Little Sun
- Trade name: Little Sun
- Company type: Nonprofit organization
- Founded: July 2012
- Founder: Olafur Eliasson and Frederik Ottesen
- Headquarters: Berlin, Germany
- Area served: Sub-Saharan Africa
- Products: Solar-powered LED lamps
- Website: littlesun.org

= Little Sun (organization) =

German nonprofit organization

Little Sun is a nonprofit organization founded in 2012 to deliver affordable clean energy in Africa and inspire people to take climate action globally. It was established by the engineer Frederik Ottesen and the artist Olafur Eliasson.

In 2014, Little Sun was awarded a $5 million impact investment by Bloomberg Philanthropies.

== Impact ==

To date, Little Sun has provided clean power and light to over 3.2 million people in Sub-Saharan Africa, enabled 58 million additional study hours for children, saved households $150 million in expenses, and helped reduce CO_{2} emissions by 800,000 metric tons. By working with local entrepreneurs, Little Sun has also helped create thousands of local jobs, and generated profits for rural communities in Sub-Saharan Africa, particularly for women.
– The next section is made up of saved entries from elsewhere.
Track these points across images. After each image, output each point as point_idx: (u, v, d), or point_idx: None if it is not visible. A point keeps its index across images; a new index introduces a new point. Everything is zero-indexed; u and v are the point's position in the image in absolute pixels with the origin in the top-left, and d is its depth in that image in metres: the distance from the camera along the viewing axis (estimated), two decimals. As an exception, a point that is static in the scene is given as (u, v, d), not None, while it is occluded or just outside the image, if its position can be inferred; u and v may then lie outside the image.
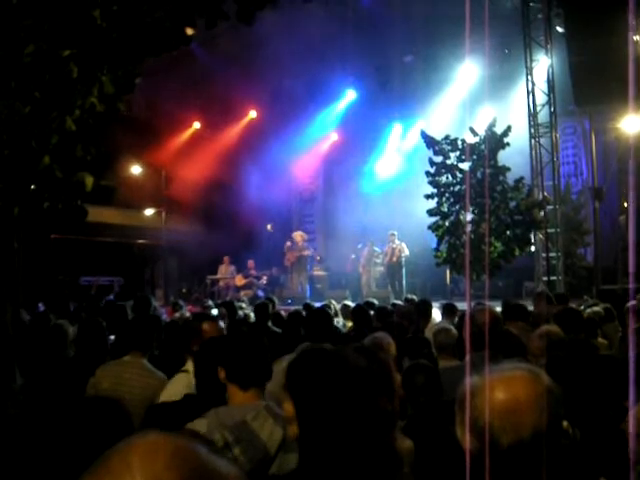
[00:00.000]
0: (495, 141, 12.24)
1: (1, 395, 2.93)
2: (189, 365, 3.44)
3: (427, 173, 12.76)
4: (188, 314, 8.08)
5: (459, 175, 12.49)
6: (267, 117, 18.65)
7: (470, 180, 12.64)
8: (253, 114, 19.35)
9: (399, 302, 8.74)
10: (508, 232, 12.16)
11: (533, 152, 13.45)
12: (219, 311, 6.92)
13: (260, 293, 15.31)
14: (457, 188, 12.53)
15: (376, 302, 8.21)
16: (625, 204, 14.58)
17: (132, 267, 17.56)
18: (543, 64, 13.66)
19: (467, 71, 15.72)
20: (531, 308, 6.76)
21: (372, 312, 6.86)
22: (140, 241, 18.18)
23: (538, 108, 13.55)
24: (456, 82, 16.65)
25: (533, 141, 13.48)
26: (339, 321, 7.10)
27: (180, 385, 3.41)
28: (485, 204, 11.86)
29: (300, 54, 14.49)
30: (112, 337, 4.99)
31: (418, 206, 13.32)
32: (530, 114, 13.58)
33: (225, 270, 16.55)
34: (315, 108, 18.37)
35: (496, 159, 12.37)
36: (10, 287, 4.70)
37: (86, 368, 3.87)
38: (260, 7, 4.42)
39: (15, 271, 4.74)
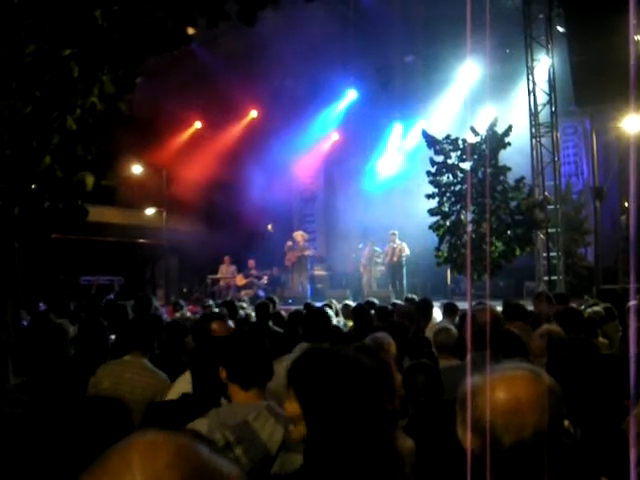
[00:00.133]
0: (496, 141, 12.24)
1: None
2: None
3: (428, 173, 12.75)
4: (189, 314, 8.10)
5: (460, 175, 12.49)
6: (268, 117, 18.64)
7: (471, 180, 12.63)
8: (254, 114, 19.35)
9: (399, 302, 8.74)
10: (509, 232, 12.16)
11: (534, 152, 13.45)
12: (220, 311, 6.91)
13: (261, 293, 15.31)
14: (458, 188, 12.53)
15: (377, 302, 8.21)
16: (626, 204, 14.57)
17: (133, 267, 17.56)
18: (544, 64, 13.66)
19: (468, 71, 15.73)
20: (532, 308, 6.76)
21: (373, 312, 6.86)
22: (141, 241, 18.18)
23: (539, 108, 13.54)
24: (457, 82, 16.64)
25: (534, 141, 13.48)
26: (340, 321, 7.10)
27: (188, 384, 3.40)
28: (486, 204, 11.85)
29: (301, 54, 14.48)
30: (113, 337, 4.99)
31: (419, 206, 13.32)
32: (531, 114, 13.57)
33: (226, 270, 16.54)
34: (316, 108, 18.35)
35: (497, 159, 12.37)
36: (11, 287, 4.70)
37: (87, 367, 3.86)
38: (261, 7, 4.42)
39: (16, 271, 4.74)
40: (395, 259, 14.79)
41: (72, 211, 4.59)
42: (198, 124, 19.23)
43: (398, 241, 14.88)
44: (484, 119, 12.69)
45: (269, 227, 17.98)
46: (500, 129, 12.36)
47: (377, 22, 15.60)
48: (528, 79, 13.65)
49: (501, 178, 12.27)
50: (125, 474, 0.71)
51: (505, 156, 12.53)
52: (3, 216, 4.34)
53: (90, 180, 4.38)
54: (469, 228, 12.11)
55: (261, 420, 2.40)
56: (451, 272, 14.33)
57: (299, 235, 16.27)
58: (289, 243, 16.16)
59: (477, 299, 7.22)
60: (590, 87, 12.03)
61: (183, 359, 3.99)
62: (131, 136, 11.26)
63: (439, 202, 12.60)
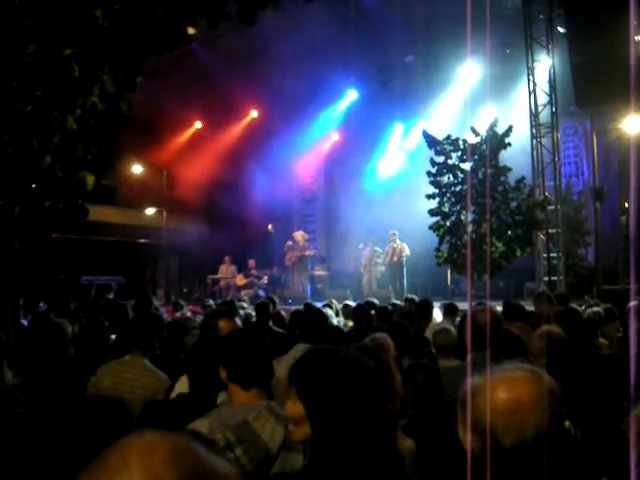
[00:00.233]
0: (496, 141, 12.23)
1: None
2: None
3: (428, 173, 12.75)
4: (189, 314, 8.10)
5: (460, 175, 12.48)
6: (268, 117, 18.64)
7: (471, 180, 12.62)
8: (254, 114, 19.34)
9: (398, 302, 8.75)
10: (509, 232, 12.15)
11: (534, 152, 13.45)
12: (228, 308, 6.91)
13: (261, 293, 15.31)
14: (458, 188, 12.52)
15: (377, 302, 8.21)
16: (626, 204, 14.58)
17: (133, 267, 17.56)
18: (544, 64, 13.65)
19: (468, 71, 15.73)
20: (532, 308, 6.76)
21: (373, 312, 6.87)
22: (141, 241, 18.19)
23: (539, 108, 13.54)
24: (457, 82, 16.65)
25: (534, 141, 13.48)
26: (340, 321, 7.11)
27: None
28: (486, 204, 11.84)
29: (301, 54, 14.47)
30: (113, 337, 4.99)
31: (419, 206, 13.31)
32: (531, 114, 13.57)
33: (226, 270, 16.54)
34: (316, 108, 18.35)
35: (497, 159, 12.36)
36: (11, 287, 4.71)
37: (87, 367, 3.87)
38: (261, 7, 4.41)
39: (16, 270, 4.74)
40: (395, 259, 14.79)
41: (72, 211, 4.59)
42: (198, 124, 19.23)
43: (398, 241, 14.88)
44: (484, 119, 12.68)
45: (269, 227, 17.99)
46: (500, 129, 12.35)
47: (377, 22, 15.59)
48: (528, 79, 13.65)
49: (501, 178, 12.26)
50: (123, 473, 0.71)
51: (505, 156, 12.52)
52: (3, 216, 4.34)
53: (90, 180, 4.38)
54: (469, 228, 12.10)
55: (261, 420, 2.40)
56: (451, 272, 14.33)
57: (299, 235, 16.27)
58: (289, 243, 16.17)
59: (477, 299, 7.23)
60: (590, 88, 12.03)
61: (182, 358, 4.00)
62: (131, 136, 11.26)
63: (439, 202, 12.59)
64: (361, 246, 16.26)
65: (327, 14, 14.25)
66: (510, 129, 12.28)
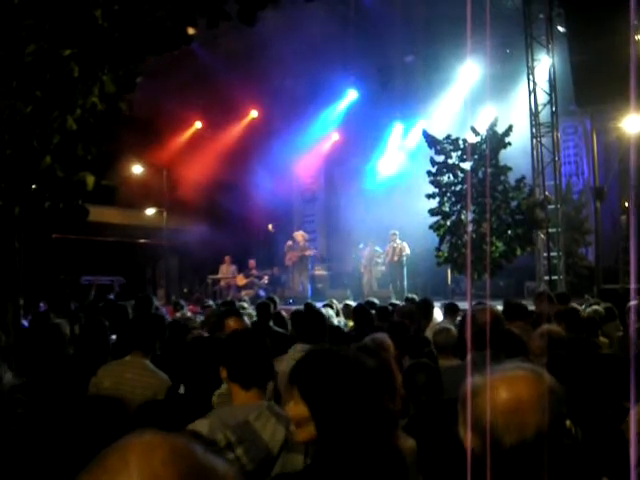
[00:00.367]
0: (496, 141, 12.24)
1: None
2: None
3: (428, 173, 12.75)
4: (189, 314, 8.11)
5: (460, 175, 12.49)
6: (268, 117, 18.65)
7: (471, 180, 12.62)
8: (254, 114, 19.35)
9: (397, 302, 8.75)
10: (509, 232, 12.16)
11: (534, 152, 13.45)
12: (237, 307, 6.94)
13: (261, 293, 15.31)
14: (458, 188, 12.53)
15: (377, 302, 8.21)
16: (626, 204, 14.57)
17: (133, 267, 17.57)
18: (544, 64, 13.65)
19: (468, 71, 15.73)
20: (532, 308, 6.76)
21: (373, 312, 6.87)
22: (141, 241, 18.20)
23: (539, 108, 13.54)
24: (457, 82, 16.64)
25: (534, 141, 13.47)
26: (340, 321, 7.11)
27: None
28: (486, 204, 11.85)
29: (301, 54, 14.47)
30: (113, 337, 4.99)
31: (419, 205, 13.31)
32: (531, 114, 13.57)
33: (226, 270, 16.55)
34: (316, 108, 18.35)
35: (497, 159, 12.37)
36: (11, 287, 4.71)
37: (88, 367, 3.87)
38: (261, 7, 4.41)
39: (16, 271, 4.74)
40: (396, 259, 14.79)
41: (73, 211, 4.59)
42: (198, 124, 19.24)
43: (399, 241, 14.88)
44: (484, 119, 12.69)
45: (270, 227, 17.97)
46: (500, 129, 12.36)
47: (377, 22, 15.58)
48: (528, 79, 13.64)
49: (501, 178, 12.27)
50: (123, 472, 0.72)
51: (505, 156, 12.52)
52: (3, 216, 4.34)
53: (90, 180, 4.38)
54: (469, 228, 12.10)
55: (262, 420, 2.40)
56: (451, 272, 14.33)
57: (299, 235, 16.27)
58: (289, 243, 16.17)
59: (477, 299, 7.22)
60: (590, 87, 12.03)
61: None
62: (132, 136, 11.27)
63: (440, 202, 12.60)
64: (361, 246, 16.26)
65: (327, 14, 14.25)
66: (510, 128, 12.29)
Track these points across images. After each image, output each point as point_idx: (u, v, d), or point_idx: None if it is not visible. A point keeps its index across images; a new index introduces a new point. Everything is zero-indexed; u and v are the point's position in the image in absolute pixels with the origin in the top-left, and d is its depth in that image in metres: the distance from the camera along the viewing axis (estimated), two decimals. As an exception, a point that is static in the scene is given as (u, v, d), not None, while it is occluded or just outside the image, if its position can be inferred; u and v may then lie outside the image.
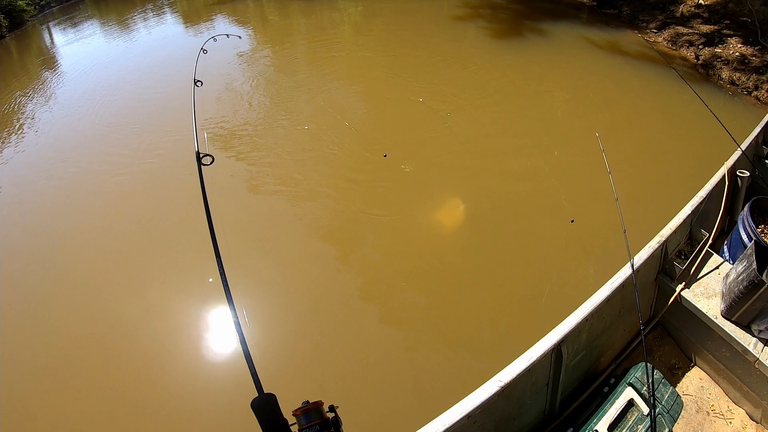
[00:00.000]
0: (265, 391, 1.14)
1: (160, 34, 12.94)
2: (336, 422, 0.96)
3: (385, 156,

Little Sun works primarily in Burkina Faso, Ethiopia, Senegal, Rwanda, and Zambia, drawing on the expertise of in-country staff. Through partnerships with local organizations, Little Sun operates in Nigeria, Tanzania, Kenya, and South Africa. Little Sun has offices in New York, Berlin, Addis Ababa, and Lusaka.

== Solar Products ==

Little Sun sells solar devices to raise funds and make solar lights and chargers available to energy-impoverished rural communities in Africa. Their products include the Little Sun Original lamp, Little Sun Charge phone charger, and the Little Sun Diamond lamp.

== Culture Program ==
In 2021, Little Sun launched a culture program to engage artists to works about climate change. Its aim is to broaden the often data-driven climate conversation. Their first campaign, Reach for the Sun, comprised a 10 step digital guide to creating a solar powered world.

Their second project, Fast Forward, was a series of short films exploring artists' dreams for a regenerative world. Featuring over 300 contributors, the short films were made by artists from Ethiopia, Senegal, and the United States – some of the regions in which Little Sun operates. The Fast Forward film Possible World was screened at Times Square.